Extract provided
▼
5. this amendment has been opposed by Respondent 2 on the ground that, if allowed, it will introduce a wholly different cause of action, which would not be relevant for the consideration of the question as to the validity of the order of the Labour court. It is further stated that the amendment is sought at a very late stage. The particulars of the persons referred to in the application have not been given, so that the truth r otherwise of the allegation cannot be verified. By a separate order of this date, I have disallowed this application for amendment.
6. respondent 2, its, return has raised these preliminary objections:
1. The application (L. C. A. No. 10 of 1966) made by the petitioner to the Labour Court, which led to the making of the impugned order, was manifestly incompetent in so far as the petitioner was not a 'workman' during the material time in terms of Section 33C(2) of the Act. That application was thus liable to be dismissed without giving any finding on the merits of the controversy.
▲
Exercise set
1. Answer these questions about the court excerpt:
(a) Which respondent opposed the amendment?
(b) What was done with the application for amendment?
(c) What number is given for the application the petitioner made to the Labour Court?
2. Repeat the court excerpt word for word from "6. respondent 2, its, return" up to and including "of the controversy.".
The records are not needed for anything here.

Extracted data
▼
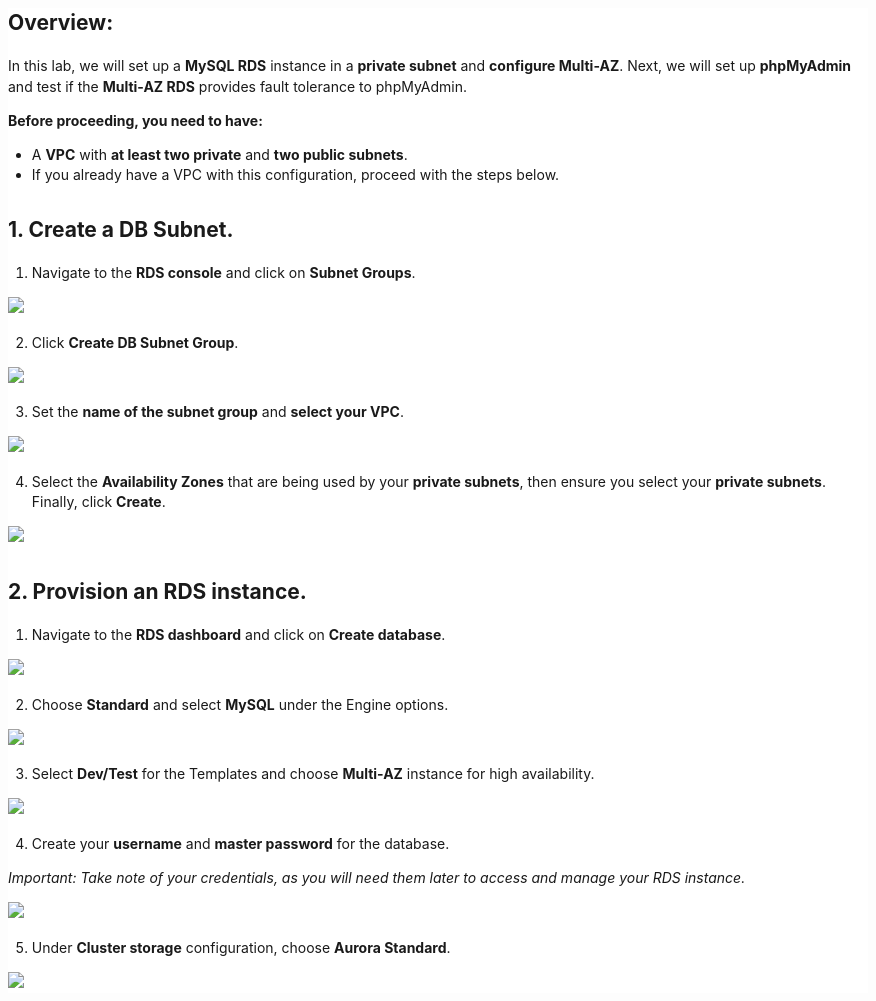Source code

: ## Overview:


In this lab, we will set up a **MySQL RDS** instance in a **private subnet** and **configure Multi-AZ**. Next, we will set up **phpMyAdmin** and test if the **Multi-AZ RDS** provides fault tolerance to phpMyAdmin.

**Before proceeding, you need to have:**
- A **VPC** with **at least two private** and **two public subnets**.
- If you already have a VPC with this configuration, proceed with the steps below.

## 1. Create a DB Subnet.

1. Navigate to the **RDS console** and click on **Subnet Groups**.

![](https://sb-next-prod-image-bucket.s3.ap-southeast-1.amazonaws.com/public/CAMP/Labs2025/Session3/Lab9/image-1.png)

2. Click **Create DB Subnet Group**.

![](https://sb-next-prod-image-bucket.s3.ap-southeast-1.amazonaws.com/public/CAMP/Labs2025/Session3/Lab9/image-2.png)

3. Set the **name of the subnet group** and **select your VPC**.

![](https://sb-next-prod-image-bucket.s3.ap-southeast-1.amazonaws.com/public/CAMP/Labs2025/Session3/Lab9/image-3.png)

4. Select the **Availability Zones** that are being used by your **private subnets**, then ensure you select your **private subnets**. Finally, click **Create**.

![](https://sb-next-prod-image-bucket.s3.ap-southeast-1.amazonaws.com/public/CAMP/Labs2025/Session3/Lab9/image-4.png)

## 2. Provision an RDS instance.

1. Navigate to the **RDS dashboard** and click on **Create database**.

![](https://sb-next-prod-image-bucket.s3.ap-southeast-1.amazonaws.com/public/CAMP/Labs2025/Session3/Lab9/image-5.png)

2. Choose **Standard** and select **MySQL** under the Engine options.

![](https://sb-next-prod-image-bucket.s3.ap-southeast-1.amazonaws.com/public/CAMP/Labs2025/Session3/Lab9/image-6.png)

3. Select **Dev/Test** for the Templates and choose **Multi-AZ** instance for high availability.

![](https://sb-next-prod-image-bucket.s3.ap-southeast-1.amazonaws.com/public/CAMP/Labs2025/Session3/Lab9/image-7.png)

4. Create your **username** and **master password** for the database.

*Important: Take note of your credentials, as you will need them later to access and manage your RDS instance.*

![](https://sb-next-prod-image-bucket.s3.ap-southeast-1.amazonaws.com/public/CAMP/Labs2025/Session3/Lab9/image-8.png)

5. Under **Cluster storage** configuration, choose **Aurora Standard**.

![](https://sb-next-prod-image-bucket.s3.ap-southeast-1.amazonaws.com/public/CAMP/Labs2025/Session3/Lab9/image-9.png)
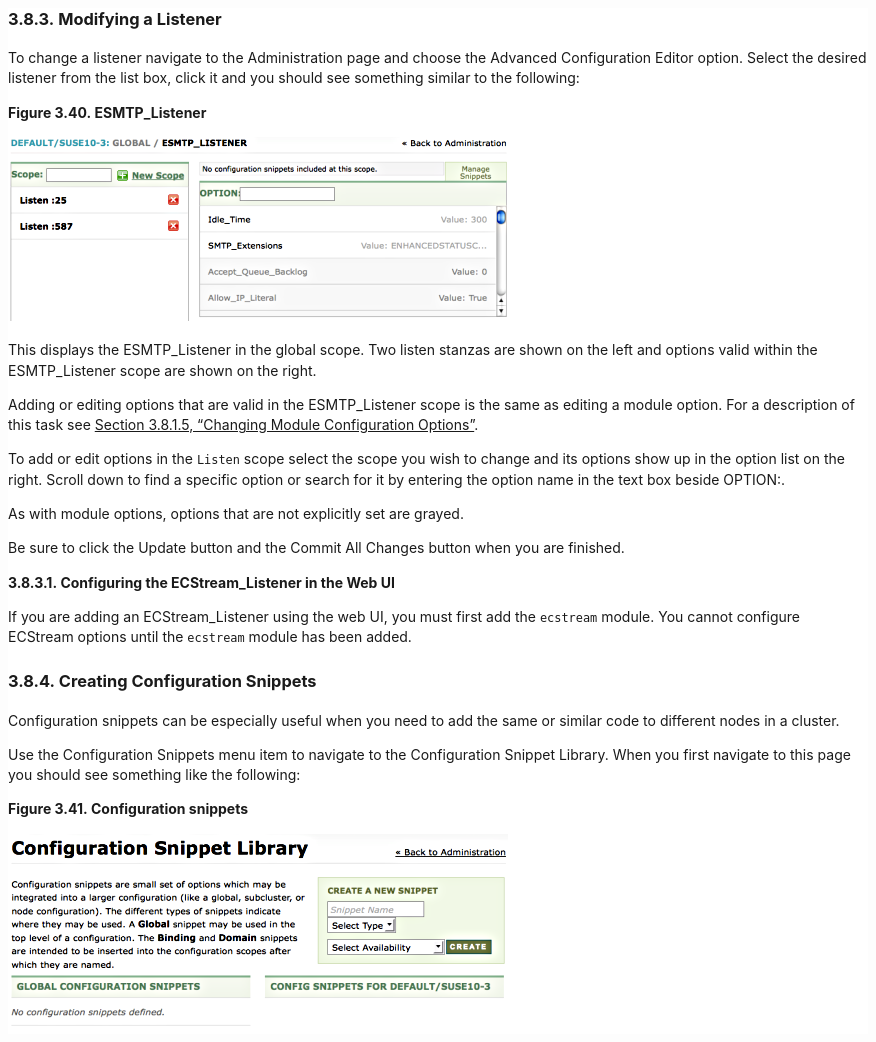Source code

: ### 3.8.3. Modifying a Listener

<a class="indexterm" name="idp1975520"></a>

To change a listener navigate to the Administration page and choose the Advanced Configuration Editor option. Select the desired listener from the list box, click it and you should see something similar to the following:

<a name="figure_listener"></a>

**Figure 3.40. ESMTP_Listener**

![ESMTP_Listener](images/web3/listener.png)

This displays the ESMTP_Listener in the global scope. Two listen stanzas are shown on the left and options valid within the ESMTP_Listener scope are shown on the right.

Adding or editing options that are valid in the ESMTP_Listener scope is the same as editing a module option. For a description of this task see [Section 3.8.1.5, “Changing Module Configuration Options”](web3.administration#web3.module_config "3.8.1.5. Changing Module Configuration Options").

To add or edit options in the `Listen` scope select the scope you wish to change and its options show up in the option list on the right. Scroll down to find a specific option or search for it by entering the option name in the text box beside OPTION:.

As with module options, options that are not explicitly set are grayed.

Be sure to click the Update button and the Commit All Changes button when you are finished.

**3.8.3.1. Configuring the ECStream_Listener in the Web UI**

If you are adding an ECStream_Listener using the web UI, you must first add the `ecstream` module. You cannot configure ECStream options until the `ecstream` module has been added.

### 3.8.4. Creating Configuration Snippets

Configuration snippets can be especially useful when you need to add the same or similar code to different nodes in a cluster.

Use the Configuration Snippets menu item to navigate to the Configuration Snippet Library. When you first navigate to this page you should see something like the following:

<a name="config_snippets"></a>

**Figure 3.41. Configuration snippets**

![Configuration snippets](images/web3/config_snippets.png)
▲
Solution list
1.
(a) Respondent 2
(b) It was disallowed by a separate order of the same date.
(c) L. C. A. No. 10 of 1966

2.
6. respondent 2, its, return has raised these preliminary objections:
1. The application (L. C. A. No. 10 of 1966) made by the petitioner to the Labour Court, which led to the making of the impugned order, was manifestly incompetent in so far as the petitioner was not a 'workman' during the material time in terms of Section 33C(2) of the Act. That application was thus liable to be dismissed without giving any finding on the merits of the controversy.